Input data section start

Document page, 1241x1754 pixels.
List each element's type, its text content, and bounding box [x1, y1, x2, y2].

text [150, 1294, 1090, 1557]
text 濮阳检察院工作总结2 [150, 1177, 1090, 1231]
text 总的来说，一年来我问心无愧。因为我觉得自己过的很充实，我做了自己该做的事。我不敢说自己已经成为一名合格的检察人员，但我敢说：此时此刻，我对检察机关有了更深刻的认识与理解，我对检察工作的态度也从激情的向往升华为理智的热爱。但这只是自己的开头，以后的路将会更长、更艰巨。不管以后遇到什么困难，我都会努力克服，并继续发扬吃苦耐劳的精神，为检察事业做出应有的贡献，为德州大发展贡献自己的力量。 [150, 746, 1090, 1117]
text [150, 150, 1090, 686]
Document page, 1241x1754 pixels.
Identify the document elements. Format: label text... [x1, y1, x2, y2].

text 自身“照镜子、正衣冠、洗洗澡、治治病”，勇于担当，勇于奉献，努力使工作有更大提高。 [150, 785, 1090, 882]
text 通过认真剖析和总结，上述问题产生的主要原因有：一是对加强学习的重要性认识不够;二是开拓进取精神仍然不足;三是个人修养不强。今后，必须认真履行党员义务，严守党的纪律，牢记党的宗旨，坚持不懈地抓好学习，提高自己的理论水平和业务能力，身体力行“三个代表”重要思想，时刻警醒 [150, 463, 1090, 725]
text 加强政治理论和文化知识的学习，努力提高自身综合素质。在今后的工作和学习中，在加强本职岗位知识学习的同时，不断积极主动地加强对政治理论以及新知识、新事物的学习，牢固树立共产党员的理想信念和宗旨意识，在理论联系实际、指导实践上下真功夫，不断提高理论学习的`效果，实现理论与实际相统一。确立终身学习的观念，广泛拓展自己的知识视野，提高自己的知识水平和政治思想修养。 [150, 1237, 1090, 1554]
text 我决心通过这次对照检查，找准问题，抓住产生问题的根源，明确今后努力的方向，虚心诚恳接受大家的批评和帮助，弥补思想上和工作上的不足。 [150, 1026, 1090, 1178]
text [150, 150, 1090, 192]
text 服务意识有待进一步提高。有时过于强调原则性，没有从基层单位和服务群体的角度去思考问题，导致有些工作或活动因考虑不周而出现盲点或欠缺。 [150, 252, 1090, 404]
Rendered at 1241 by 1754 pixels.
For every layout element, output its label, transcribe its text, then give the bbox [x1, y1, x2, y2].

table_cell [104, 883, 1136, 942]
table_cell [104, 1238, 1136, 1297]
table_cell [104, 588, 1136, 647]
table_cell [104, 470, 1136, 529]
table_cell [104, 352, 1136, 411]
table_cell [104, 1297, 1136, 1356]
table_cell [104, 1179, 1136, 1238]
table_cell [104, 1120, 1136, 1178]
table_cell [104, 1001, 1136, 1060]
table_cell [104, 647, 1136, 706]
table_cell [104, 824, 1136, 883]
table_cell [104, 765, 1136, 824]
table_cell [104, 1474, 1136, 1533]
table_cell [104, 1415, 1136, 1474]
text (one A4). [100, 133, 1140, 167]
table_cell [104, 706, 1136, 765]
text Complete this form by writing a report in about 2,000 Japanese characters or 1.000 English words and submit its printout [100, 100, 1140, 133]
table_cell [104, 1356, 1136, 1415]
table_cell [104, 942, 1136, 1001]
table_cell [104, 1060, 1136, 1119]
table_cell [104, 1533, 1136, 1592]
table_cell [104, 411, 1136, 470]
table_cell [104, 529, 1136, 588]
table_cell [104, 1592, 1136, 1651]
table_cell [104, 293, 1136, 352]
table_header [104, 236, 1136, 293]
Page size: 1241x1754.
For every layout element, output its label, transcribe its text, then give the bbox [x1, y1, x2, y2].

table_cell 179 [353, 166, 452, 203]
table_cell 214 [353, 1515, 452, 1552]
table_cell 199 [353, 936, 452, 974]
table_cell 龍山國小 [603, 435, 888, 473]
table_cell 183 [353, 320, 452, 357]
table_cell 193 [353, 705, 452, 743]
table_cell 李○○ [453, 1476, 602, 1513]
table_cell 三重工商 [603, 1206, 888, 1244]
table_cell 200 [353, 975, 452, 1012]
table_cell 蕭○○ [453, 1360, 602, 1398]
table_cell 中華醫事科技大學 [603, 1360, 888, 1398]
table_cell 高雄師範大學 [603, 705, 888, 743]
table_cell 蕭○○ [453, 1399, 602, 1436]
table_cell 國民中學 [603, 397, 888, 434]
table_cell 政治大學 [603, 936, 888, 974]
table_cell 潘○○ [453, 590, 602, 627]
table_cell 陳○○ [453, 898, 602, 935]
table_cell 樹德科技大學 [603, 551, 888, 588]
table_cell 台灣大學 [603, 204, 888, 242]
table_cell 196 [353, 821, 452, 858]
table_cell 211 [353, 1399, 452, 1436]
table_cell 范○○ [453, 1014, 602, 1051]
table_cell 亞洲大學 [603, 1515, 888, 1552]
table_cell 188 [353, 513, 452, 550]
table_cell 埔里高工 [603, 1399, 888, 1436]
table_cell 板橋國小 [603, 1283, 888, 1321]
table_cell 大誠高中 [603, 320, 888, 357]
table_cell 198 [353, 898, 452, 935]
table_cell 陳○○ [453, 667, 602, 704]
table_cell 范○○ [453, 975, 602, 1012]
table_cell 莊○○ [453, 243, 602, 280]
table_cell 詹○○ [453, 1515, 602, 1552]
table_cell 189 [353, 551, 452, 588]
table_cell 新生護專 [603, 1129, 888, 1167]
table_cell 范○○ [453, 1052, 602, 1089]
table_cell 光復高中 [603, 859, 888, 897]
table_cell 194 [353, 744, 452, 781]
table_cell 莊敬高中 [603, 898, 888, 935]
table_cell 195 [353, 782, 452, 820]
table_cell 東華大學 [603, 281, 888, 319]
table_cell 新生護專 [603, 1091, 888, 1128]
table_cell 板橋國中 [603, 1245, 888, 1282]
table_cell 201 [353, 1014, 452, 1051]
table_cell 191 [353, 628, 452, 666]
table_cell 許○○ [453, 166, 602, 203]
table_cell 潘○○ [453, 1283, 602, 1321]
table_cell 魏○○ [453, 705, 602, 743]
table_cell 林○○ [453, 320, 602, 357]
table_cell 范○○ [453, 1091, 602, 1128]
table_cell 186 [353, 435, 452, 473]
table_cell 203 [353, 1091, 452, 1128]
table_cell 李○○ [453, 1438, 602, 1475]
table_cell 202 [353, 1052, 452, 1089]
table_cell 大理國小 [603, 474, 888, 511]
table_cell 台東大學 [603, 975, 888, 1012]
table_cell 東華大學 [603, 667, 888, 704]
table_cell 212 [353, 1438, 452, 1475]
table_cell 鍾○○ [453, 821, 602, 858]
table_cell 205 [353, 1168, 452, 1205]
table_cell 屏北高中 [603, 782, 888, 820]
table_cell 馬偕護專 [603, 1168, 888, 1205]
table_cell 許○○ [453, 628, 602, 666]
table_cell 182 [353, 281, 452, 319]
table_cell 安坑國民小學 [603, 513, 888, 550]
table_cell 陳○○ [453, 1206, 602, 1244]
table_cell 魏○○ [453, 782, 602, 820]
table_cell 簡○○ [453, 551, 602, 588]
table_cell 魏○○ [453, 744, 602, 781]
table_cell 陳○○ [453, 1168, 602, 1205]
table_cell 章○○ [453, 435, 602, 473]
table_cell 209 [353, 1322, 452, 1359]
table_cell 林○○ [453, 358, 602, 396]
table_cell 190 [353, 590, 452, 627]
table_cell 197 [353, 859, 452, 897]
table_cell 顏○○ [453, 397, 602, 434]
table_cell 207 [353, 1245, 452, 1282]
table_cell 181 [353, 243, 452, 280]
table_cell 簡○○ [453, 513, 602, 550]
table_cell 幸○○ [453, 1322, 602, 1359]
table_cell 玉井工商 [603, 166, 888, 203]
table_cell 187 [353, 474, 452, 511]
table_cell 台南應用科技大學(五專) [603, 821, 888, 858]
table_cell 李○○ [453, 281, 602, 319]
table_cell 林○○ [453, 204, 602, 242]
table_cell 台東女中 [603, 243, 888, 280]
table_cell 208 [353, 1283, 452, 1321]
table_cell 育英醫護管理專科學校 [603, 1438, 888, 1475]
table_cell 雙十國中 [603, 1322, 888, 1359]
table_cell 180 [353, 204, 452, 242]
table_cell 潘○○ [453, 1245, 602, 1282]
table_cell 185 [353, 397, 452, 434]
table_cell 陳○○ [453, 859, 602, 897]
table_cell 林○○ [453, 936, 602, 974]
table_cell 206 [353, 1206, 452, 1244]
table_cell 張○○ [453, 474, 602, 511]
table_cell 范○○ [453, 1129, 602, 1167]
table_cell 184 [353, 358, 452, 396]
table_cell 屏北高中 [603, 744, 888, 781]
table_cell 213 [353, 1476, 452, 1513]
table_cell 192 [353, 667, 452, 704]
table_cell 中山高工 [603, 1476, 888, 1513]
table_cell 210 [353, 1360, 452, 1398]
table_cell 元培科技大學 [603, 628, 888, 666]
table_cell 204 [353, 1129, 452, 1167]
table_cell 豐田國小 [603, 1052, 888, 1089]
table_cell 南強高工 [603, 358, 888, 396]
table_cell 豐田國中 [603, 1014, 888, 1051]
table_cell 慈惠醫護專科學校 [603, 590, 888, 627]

Input data section end

| Aim of the task |
Where the word "東華大學" shows up in a line of the entries above, copy that line.

| Response |
table_cell 東華大學 [603, 281, 888, 319]
table_cell 東華大學 [603, 667, 888, 704]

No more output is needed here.